概要
長髪で編笠を被り、謎の仮面を着けた男性・もがりが様々な時代を渡り歩き、人間の心の闇や欲望、それに起因する悪行、そうして悪行を働いた者たちへの凄惨な制裁を描く。
作者があの妖怪漫画家の大御所の弟子であるため、作風がよく似ている。
もがりとは?
編笠と謎の素焼きの仮面を着けた長髪の青年。様々な時代を練り歩いて、その時代の人間の生活や心を観察している。
声は「地獄の底から響くような声」と評されているが、普通に会話しているシーンもあり、おそらく使い分けているのであろう(ただし、会話のシーンがそれほど多くはなく、どちらかと言えば無口である)。

## データセット項目:
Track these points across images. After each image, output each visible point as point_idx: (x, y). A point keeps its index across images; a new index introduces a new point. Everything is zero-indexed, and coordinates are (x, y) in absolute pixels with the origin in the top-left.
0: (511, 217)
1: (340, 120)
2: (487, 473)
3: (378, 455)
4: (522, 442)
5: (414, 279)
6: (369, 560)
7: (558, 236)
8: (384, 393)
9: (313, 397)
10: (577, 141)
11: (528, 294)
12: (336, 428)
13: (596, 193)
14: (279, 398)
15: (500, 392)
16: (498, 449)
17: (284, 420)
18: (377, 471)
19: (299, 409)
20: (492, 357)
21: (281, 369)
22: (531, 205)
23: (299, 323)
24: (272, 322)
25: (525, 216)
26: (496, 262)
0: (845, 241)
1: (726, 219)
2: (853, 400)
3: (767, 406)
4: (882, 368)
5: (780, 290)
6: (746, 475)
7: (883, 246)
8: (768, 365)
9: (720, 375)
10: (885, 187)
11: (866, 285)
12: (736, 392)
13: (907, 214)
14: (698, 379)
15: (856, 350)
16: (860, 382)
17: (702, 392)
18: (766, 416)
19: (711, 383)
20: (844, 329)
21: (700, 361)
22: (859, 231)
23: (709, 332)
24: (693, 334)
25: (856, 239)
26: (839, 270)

## 依頼文 A:
もがりの紹介文から、もがりの外見として書かれている髪型と身に着けているものをすべて挙げよ。
## 依頼文 B:
もがりの紹介文を、最後の文の後から書き継げ。

## 出力 A:
・長髪
・編笠
・謎の素焼きの仮面

## 出力 B:
性格はなんとも評しがたく、仮面により表情や感情が読めなくなっている。ただし、戦国時代編では自らを下人として住まわせてくれていた母子が、嘗てその母子に命を救われた敵方の武将に殺害された際には慟哭したり、最終話でアメリカ軍基地の掃除係として働いている際に、最終話でガキ大将にボコボコに殴られ、もがりから貰ったアメコミを捨てられたことを涙ながらに詫びる主人公を慰め、ガキ大将に怒りの炎を燃やすなど、人としての感情はちゃんと持ち合わせている。また、長年時代を渡り歩いているからか、明(中国)からの茶器が積まれた積み荷の中に忍び込み、自分のスペースを確保するためにその中の一部を捨ててしまうなど、だいぶ豪胆な性格である。
悪人に対しては情け容赦ない制裁を行って殺害しているが、子供相手にはだいぶ手加減し、せいぜい家の柱を折ったり、コレクションを破壊したりしているくらいである。
悪人リスト
詳細は一部個別記事を参照。
- 名柄佐平(ながら さへい)
- 撫方勘兵衛(うぶかた かんべえ)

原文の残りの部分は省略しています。